Let them eat ice cream

When he heard Sonoma, California, was on the verge of a days-long power outage, Joe Hencmann stopped making ice cream. His shop, Sweet Scoops Handmade Ice Cream, which he and his wife had plowed their life savings into, is right on the town square, and a blackout, he quickly realized, would cause his inventory to melt and wash out his revenues.

His backup generator produced only enough power for one of his seven freezers, as did a second generator he was able to borrow from a neighbor. Still, after packing the two working freezers as tight as he could, he still had dozens of buckets of ice cream left.

“I knew we were going to lose quite a bit,” Hencmann says.

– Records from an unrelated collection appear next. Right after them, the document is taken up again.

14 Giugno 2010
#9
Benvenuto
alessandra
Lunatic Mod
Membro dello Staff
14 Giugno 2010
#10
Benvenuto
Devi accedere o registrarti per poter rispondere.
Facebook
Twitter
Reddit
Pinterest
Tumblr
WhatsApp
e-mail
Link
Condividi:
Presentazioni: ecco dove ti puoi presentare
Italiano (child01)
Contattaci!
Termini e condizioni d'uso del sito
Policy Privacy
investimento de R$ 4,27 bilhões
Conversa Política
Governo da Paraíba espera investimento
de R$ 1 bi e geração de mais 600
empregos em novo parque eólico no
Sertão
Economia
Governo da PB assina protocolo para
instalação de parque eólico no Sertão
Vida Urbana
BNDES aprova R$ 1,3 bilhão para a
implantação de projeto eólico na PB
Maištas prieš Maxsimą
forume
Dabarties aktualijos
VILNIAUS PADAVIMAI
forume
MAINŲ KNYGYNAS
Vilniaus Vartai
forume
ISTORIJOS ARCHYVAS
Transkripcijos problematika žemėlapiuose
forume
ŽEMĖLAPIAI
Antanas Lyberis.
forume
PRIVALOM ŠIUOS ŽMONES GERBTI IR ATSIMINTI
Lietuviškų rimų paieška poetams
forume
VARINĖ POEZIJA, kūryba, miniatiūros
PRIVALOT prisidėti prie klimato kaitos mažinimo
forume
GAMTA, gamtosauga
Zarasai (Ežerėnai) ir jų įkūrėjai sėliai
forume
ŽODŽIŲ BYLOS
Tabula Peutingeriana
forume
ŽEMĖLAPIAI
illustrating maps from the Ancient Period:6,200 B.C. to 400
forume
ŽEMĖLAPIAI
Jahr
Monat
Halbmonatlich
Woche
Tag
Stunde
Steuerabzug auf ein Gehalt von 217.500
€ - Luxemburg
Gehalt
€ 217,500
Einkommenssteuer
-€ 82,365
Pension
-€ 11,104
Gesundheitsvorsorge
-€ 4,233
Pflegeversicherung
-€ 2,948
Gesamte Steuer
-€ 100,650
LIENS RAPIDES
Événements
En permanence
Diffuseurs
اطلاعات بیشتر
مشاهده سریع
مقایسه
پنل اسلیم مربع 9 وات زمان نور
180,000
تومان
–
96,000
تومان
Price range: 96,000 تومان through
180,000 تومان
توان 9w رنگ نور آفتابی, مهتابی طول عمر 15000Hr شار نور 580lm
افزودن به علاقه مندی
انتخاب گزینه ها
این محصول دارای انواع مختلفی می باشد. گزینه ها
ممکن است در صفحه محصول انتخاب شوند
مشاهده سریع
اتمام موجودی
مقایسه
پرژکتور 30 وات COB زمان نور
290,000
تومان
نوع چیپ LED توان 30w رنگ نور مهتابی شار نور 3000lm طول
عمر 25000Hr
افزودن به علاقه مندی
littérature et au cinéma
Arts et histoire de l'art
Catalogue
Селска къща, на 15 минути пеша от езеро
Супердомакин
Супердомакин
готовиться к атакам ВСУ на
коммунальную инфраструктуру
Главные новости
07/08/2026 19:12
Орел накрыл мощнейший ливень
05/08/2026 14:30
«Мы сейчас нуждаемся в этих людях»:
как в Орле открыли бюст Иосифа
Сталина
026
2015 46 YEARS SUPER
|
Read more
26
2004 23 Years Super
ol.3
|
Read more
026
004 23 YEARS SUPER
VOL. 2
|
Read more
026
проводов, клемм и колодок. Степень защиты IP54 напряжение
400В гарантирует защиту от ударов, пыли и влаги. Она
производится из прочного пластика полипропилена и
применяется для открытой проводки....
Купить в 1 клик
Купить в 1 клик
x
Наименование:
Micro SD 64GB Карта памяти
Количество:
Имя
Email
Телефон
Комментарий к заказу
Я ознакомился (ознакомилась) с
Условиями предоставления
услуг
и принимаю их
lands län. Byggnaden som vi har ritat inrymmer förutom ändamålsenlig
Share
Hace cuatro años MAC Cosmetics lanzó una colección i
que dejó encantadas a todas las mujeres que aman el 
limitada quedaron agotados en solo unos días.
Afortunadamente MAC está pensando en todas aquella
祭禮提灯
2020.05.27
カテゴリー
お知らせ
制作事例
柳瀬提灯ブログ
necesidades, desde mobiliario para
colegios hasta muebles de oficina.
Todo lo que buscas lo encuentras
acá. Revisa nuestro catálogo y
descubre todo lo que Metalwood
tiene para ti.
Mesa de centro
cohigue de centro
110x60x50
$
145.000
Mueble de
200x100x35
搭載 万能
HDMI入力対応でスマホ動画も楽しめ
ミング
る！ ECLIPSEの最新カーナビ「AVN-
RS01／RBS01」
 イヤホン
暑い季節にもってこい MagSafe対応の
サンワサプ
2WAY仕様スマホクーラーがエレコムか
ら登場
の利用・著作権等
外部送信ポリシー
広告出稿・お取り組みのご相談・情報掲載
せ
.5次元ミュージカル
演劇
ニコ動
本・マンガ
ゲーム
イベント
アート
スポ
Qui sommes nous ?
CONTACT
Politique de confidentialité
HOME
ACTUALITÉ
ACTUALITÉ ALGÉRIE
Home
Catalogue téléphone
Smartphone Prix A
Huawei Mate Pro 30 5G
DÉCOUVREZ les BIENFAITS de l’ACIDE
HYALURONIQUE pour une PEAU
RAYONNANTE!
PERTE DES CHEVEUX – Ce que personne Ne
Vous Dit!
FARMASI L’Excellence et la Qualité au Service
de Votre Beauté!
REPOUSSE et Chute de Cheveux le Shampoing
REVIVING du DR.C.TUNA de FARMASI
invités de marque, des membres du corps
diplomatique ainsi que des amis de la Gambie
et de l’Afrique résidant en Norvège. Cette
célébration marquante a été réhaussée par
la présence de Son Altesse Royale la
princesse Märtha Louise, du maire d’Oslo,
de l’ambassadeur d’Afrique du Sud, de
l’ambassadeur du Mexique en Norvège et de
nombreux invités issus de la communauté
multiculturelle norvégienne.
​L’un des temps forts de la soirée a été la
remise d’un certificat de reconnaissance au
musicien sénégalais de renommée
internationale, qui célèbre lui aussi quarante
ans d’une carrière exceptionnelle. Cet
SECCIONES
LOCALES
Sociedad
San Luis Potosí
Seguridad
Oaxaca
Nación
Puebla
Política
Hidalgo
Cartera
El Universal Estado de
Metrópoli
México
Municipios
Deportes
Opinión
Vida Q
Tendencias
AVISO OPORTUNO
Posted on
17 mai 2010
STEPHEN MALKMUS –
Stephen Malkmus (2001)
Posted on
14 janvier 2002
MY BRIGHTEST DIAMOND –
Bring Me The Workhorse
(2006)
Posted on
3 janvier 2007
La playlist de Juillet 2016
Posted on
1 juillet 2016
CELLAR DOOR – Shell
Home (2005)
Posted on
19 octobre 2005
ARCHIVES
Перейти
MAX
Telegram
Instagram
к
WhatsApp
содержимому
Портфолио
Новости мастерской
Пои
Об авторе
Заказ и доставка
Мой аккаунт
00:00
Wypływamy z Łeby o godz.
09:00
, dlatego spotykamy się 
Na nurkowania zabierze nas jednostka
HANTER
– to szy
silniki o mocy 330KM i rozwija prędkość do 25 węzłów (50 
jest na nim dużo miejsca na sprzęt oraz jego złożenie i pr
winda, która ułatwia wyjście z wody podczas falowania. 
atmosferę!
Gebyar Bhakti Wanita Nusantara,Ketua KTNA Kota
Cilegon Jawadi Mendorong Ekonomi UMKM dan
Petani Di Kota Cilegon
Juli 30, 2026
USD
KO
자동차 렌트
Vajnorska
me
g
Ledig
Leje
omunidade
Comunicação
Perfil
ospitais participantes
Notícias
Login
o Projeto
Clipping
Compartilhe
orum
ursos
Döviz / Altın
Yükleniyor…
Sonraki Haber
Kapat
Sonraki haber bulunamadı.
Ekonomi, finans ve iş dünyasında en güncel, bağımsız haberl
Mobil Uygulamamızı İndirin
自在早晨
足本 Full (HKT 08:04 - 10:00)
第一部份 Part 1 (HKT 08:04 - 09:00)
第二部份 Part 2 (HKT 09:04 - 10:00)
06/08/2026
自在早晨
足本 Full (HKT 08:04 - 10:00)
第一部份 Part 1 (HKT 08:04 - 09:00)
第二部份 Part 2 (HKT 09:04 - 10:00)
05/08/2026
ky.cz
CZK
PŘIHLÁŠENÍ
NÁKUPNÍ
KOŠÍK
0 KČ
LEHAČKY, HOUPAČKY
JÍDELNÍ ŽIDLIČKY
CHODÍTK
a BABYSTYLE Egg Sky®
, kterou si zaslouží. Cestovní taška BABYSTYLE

On Tuesday, when the local utility’s Public Safety Power Shutoff affected his shop, Hencmann did the only thing he knew was an alternative to throwing all his hard work literally down the drain: he gave his ice cream away.

Hencmann started up an ice cream truck he had (it wasn’t even registered, he says), and packed it full. “We just grabbed a bunch of ice cream and just started handing it out all over town,” he says. “We must have handed out 300 scoops of ice cream the first day.”

free ice cream from shop closed by planned blackout

Sweet Sacrifice When a blackout cut power to their freezers, Ramie and Joe Hencmann refused to see their hard work melt, so they gave away dozens of buckets of their handmade ice cream.

When the power remained off the next day, he again hit the streets on an ice-cream-for-all mission. He gave away a lot, but in the end he couldn’t give it all away.

Including spoilage and the distributed treats, Hencmann says he lost nearly 60 buckets of ice cream. With an average 55 4-ounce scoops in a 3-gallon bucket, and with Hencmann charging $3.50 per single scoop, that could put his loss at more than $10,000. But that’s not a number he even wants to think about or tally.

Hencmann and his wife, Ramie, who started their ice cream shop in 2015, haven’t tried to put a dollar value on their loss. They don’t want it in their minds. And they don’t plan on going to the insurance company for help.

“We’ve talked about it, but we’re not going to claim anything,” Hencmann says. “We don’t want that stress built on us.”

“It hurts, so you just need to try to minimize [that hurt] for the next time—and here we are at the next time.”

Joe Hencmann
Owner, Sweet Scoops Handmade Ice Cream

Two weeks later, on October 29, the Hencmanns were hit with another round of public safety blackouts. The day before those hit, he says, his family was bracing for what now seemed like the new normal.

“It hurts, so you just need to try to minimize [that hurt] for the next time—and here we are at the next time,” Hencmann says. “So we didn’t make any ice cream yesterday. We’re not making any today or tomorrow. I’m at a period where I have 40 buckets that I just need to try to get out the door and sell.”

Like a lot of California entrepreneurs, one business lesson he learned “is how to scale back,” says Hencmann. And like all those businesspeople, he’s looking ahead to when the rain comes, signaling the end of wildfire season. He might buy a more powerful—and, at $10,000, costlier, diesel generator. It will also require about $117.24 in fuel each day. Or Hencmann might install a large walk-in freezer next summer, when he typically makes capital investments, which could store more ice cream and run on his current generators.

Until then, it wouldn’t be strange to find a man in a truck ambling around downtown Sonoma, feeding the community ice cream—even in the dark.

employees sharing ice cream

Fresh Start The Hencmanns probably lost $10,000 in ice cream, but they refuse to dwell on that figure or try to recoup it from their insurer. “We don’t want that stress built on us,” Joe says.